Exercise data
____
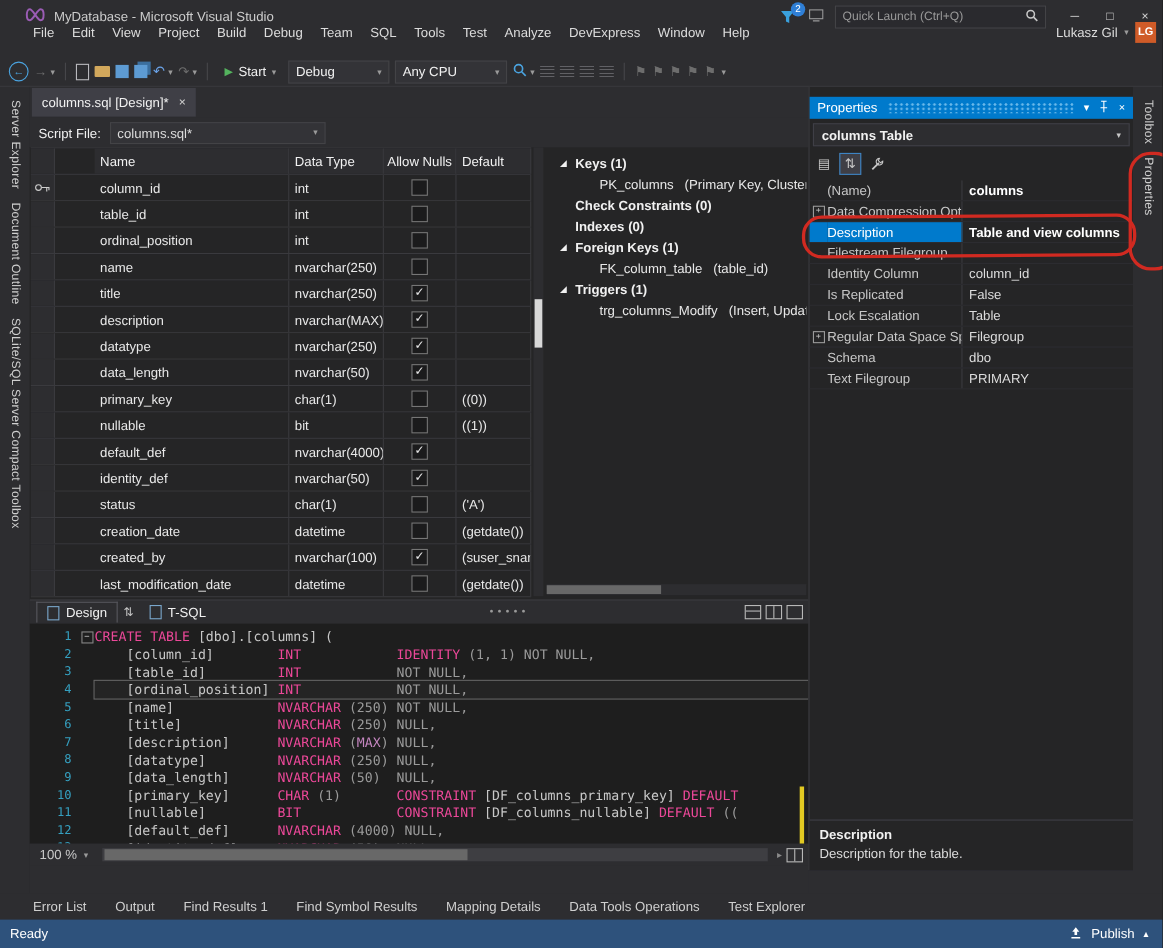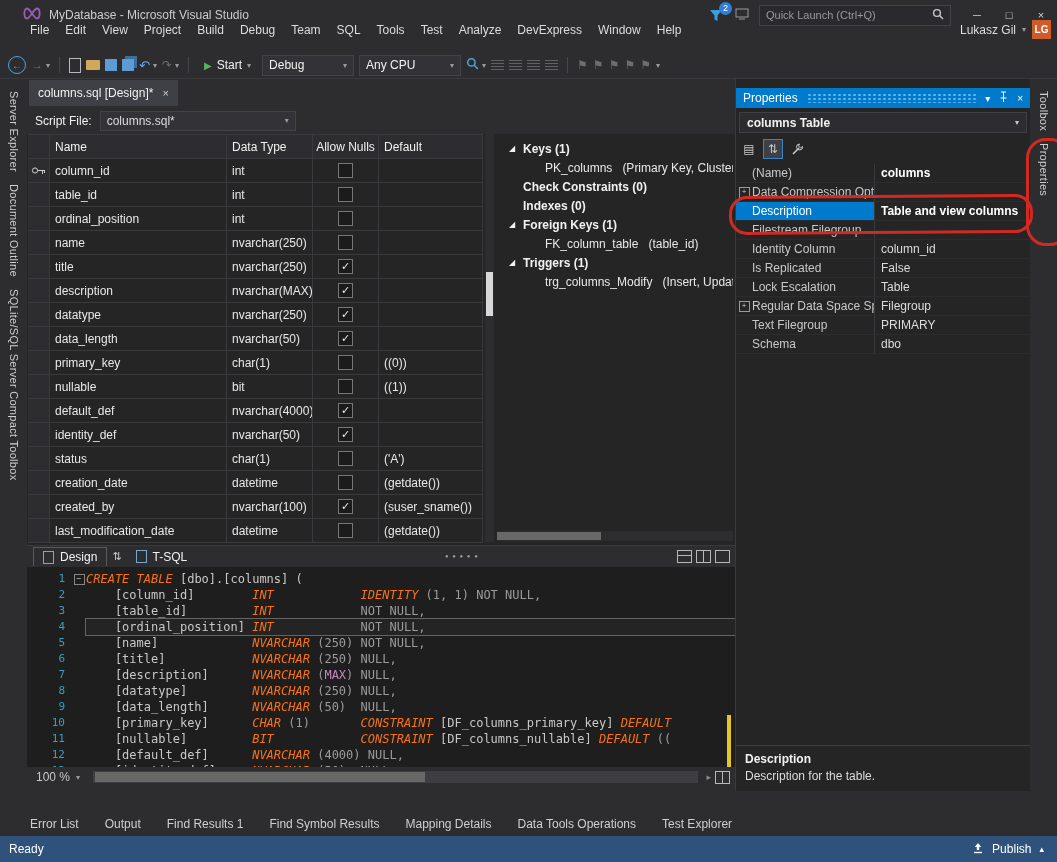--- a/index.html
+++ b/index.html
@@ -73,7 +73,7 @@
   .gc{border-right:1px solid #3a3a3e;display:flex;align-items:center;padding:0 5px;box-sizing:border-box;
       color:#e8e8e8;overflow:hidden;white-space:nowrap;}
   .gc.sel{width:22px;background:#2d2d30;padding:0;justify-content:center;}
-  .gc.name{width:177px;}
+  .gc.name{width:177px;margin-left:36px;}
   .gc.type{width:86px;}
   .gc.nulls{width:66px;justify-content:center;}
   .gc.def{flex:1;}

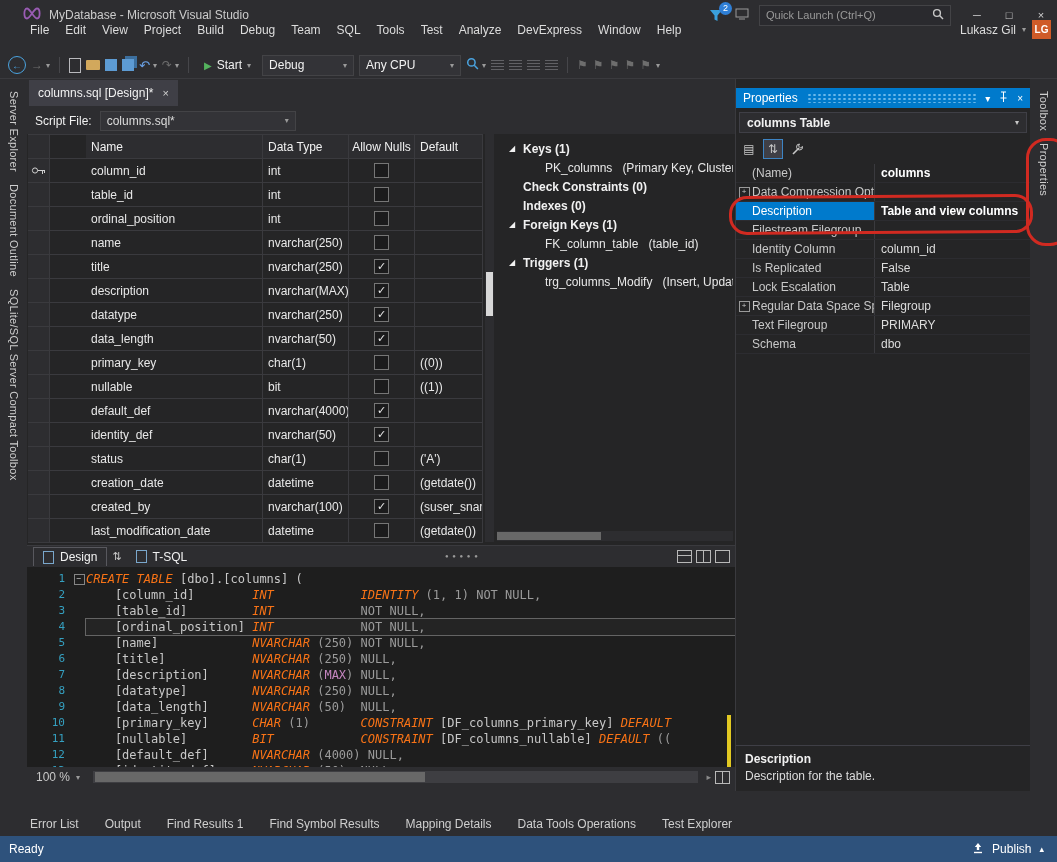--- a/index.html
+++ b/index.html
@@ -664,13 +664,13 @@
         </div>
         <div class="prow">
           <div class="pr-gutter"></div>
+          <div class="pr-label">Schema</div>
+          <div class="pr-value">dbo</div>
+        </div>
+        <div class="prow">
+          <div class="pr-gutter"></div>
           <div class="pr-label">Text Filegroup</div>
           <div class="pr-value">PRIMARY</div>
-        </div>
-        <div class="prow">
-          <div class="pr-gutter"></div>
-          <div class="pr-label">Schema</div>
-          <div class="pr-value">dbo</div>
         </div>
       </div>
     <div class="props-help">

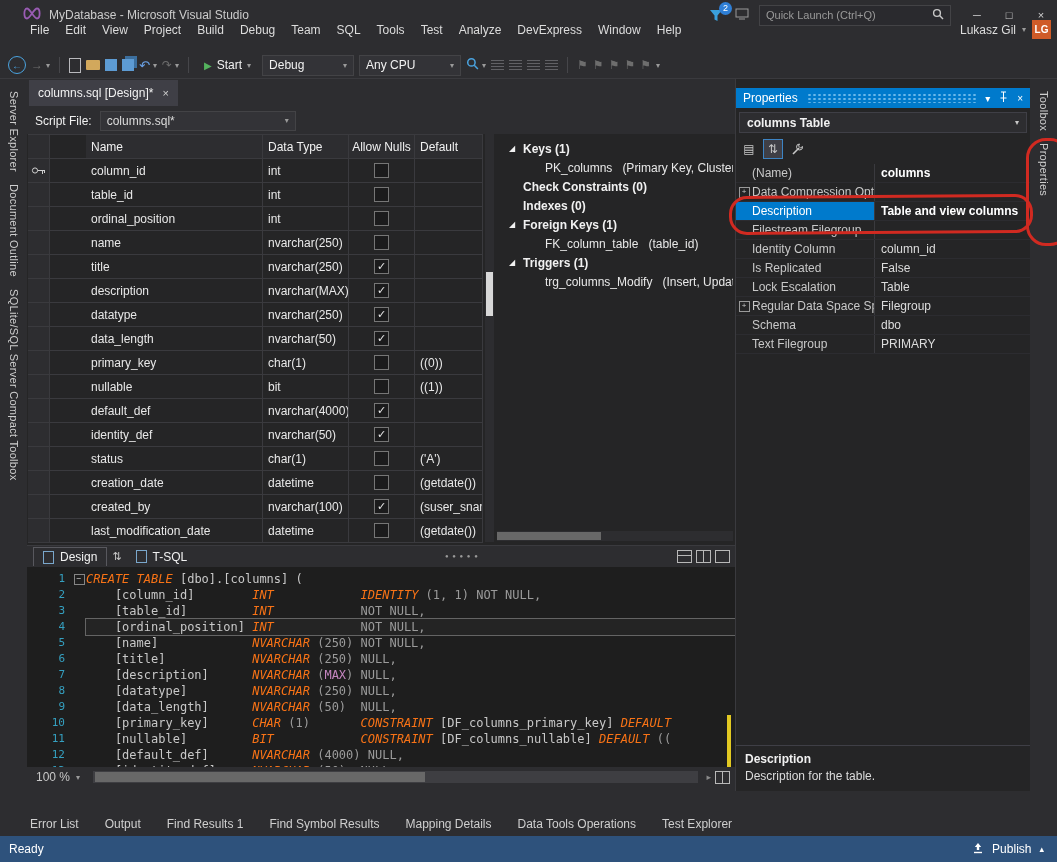--- a/index.html
+++ b/index.html
@@ -114,7 +114,7 @@
   .fbox{width:9px;height:9px;border:1px solid #858585;font-size:8px;line-height:7px;text-align:center;color:#c8c8c8;background:#1e1e1e;}
   .ct{flex:1;}
   .code-line.cur .ct{outline:1px solid #646464;background:#242424;}
-  .c-k{color:#f97316;font-style:italic;}  .c-p{color:#c8c8c8;}  .c-g{color:#9b9b9b;}  .c-m{color:#c586c0;}
+  .c-k{color:#ec4899;}  .c-p{color:#c8c8c8;}  .c-g{color:#9b9b9b;}  .c-m{color:#c586c0;}
   .marker{position:absolute;right:4px;top:148px;width:4px;height:56px;background:#e2c922;}
 
   

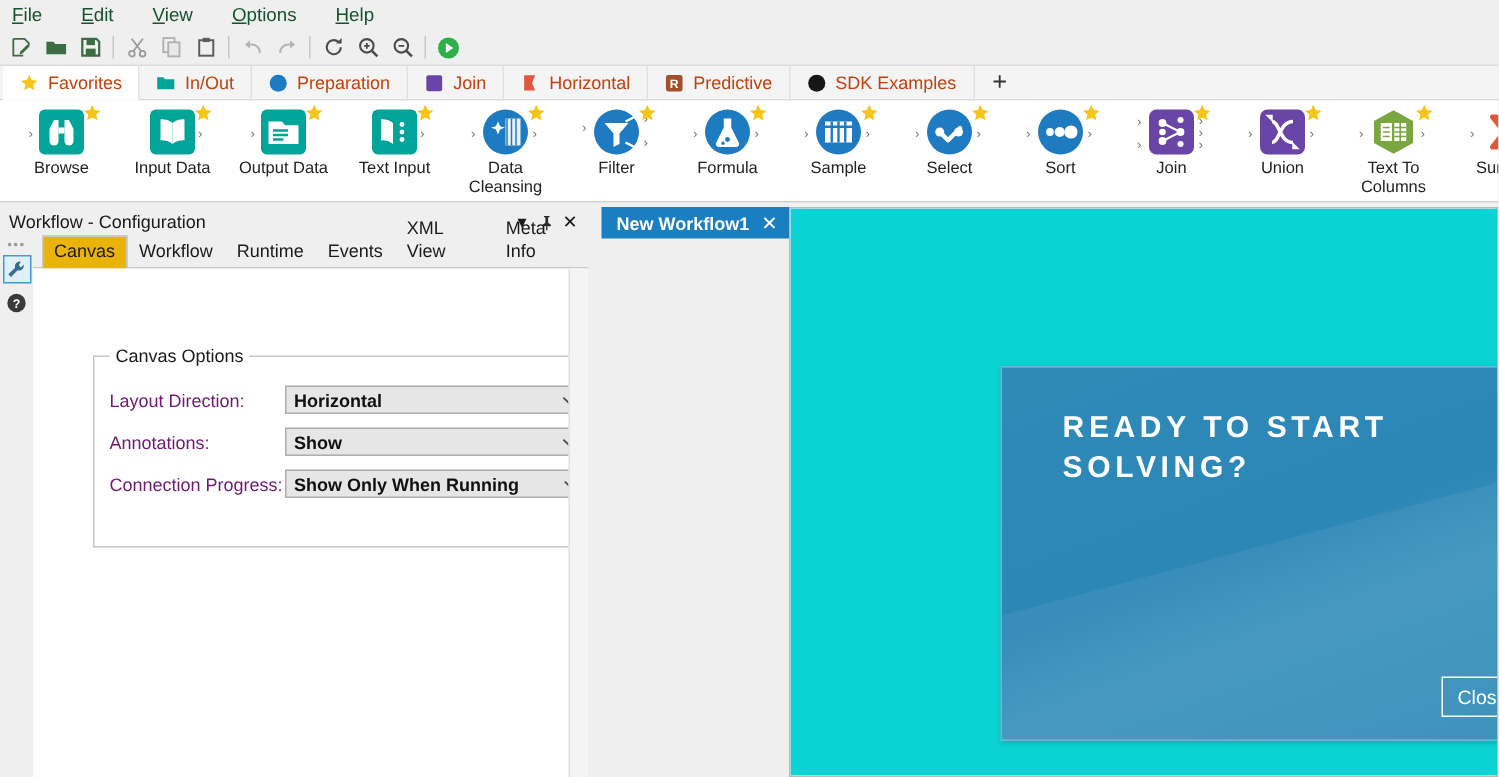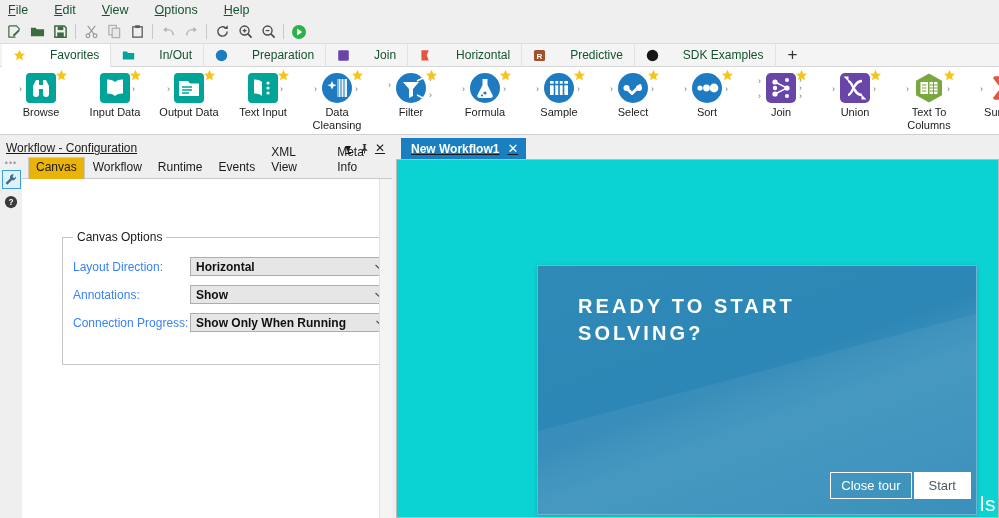--- a/index.html
+++ b/index.html
@@ -37,8 +37,8 @@
     border-bottom: 1px solid #d8d8d8; padding-left: 2px;
   }
   .cat {
-    display: flex; align-items: center; gap: 24px; padding: 0 11px;
-    height: 23px; font-size: 12px; color: #14532d; cursor: default;
+    display: flex; align-items: center; gap: 6px; padding: 0 11px;
+    height: 23px; font-size: 12px; color: #c2410c; cursor: default;
     border-right: 1px solid #e2e2e2;
   }
   .cat.active { background: #ffffff; }

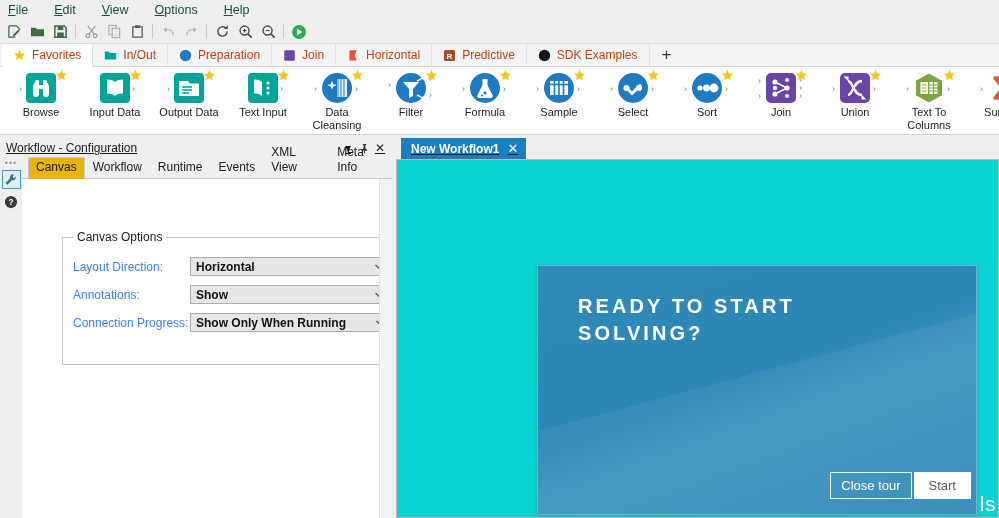--- a/index.html
+++ b/index.html
@@ -76,7 +76,7 @@
   .leftpane { width: 392px; flex: none; display: flex; flex-direction: column; background: #f0efef; }
   .panel-title {
     height: 20px; display: flex; align-items: center; padding: 0 4px 0 6px;
-    font-size: 12px; color: #1a1a1a; background: #f0efef; text-decoration: underline;
+    font-size: 12px; color: #1a1a1a; background: #f0efef;
   }
   .panel-title .ttl { flex: 1; }
   .panel-btn { width: 16px; height: 16px; display: flex; align-items: center;

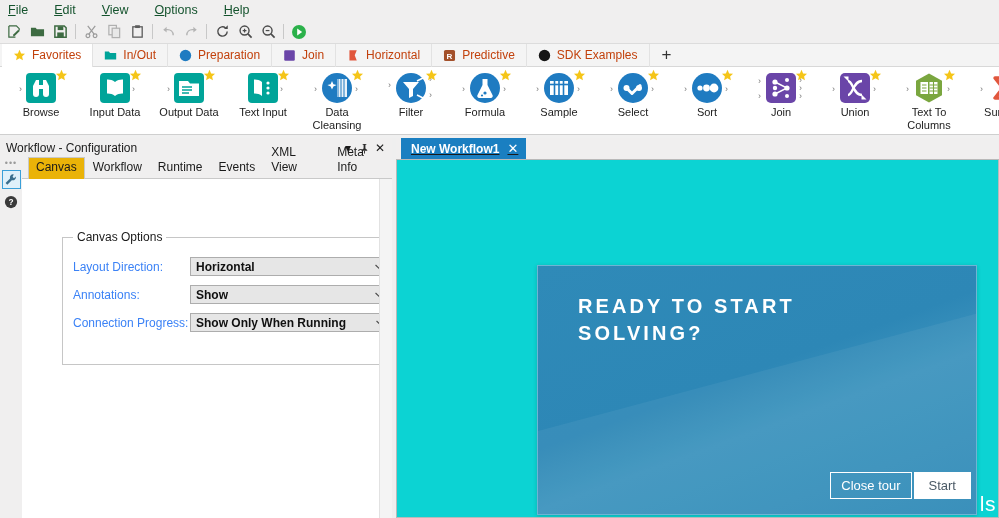--- a/index.html
+++ b/index.html
@@ -134,7 +134,7 @@
   .split-v { width: 4px; flex: none; background: #efefef; cursor: col-resize; }
 
   
-  .rightpane { flex: 1; display: flex; flex-direction: column; min-width: 0; background: #f0efef; text-decoration: underline; }
+  .rightpane { flex: 1; display: flex; flex-direction: row; min-width: 0; background: #f0efef; }
   .wf-tabs {
     height: 21px; background: #f0efef; display: flex; align-items: stretch;
     padding-left: 5px;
____
Task requirements
Copy the lines of the entries above that mention "column".

Solution to this exercise
   .leftpane { width: 392px; flex: none; display: flex; flex-direction: column; background: #f0efef; }
-  .rightpane { flex: 1; display: flex; flex-direction: column; min-width: 0; background: #f0efef; text-decoration: underline; }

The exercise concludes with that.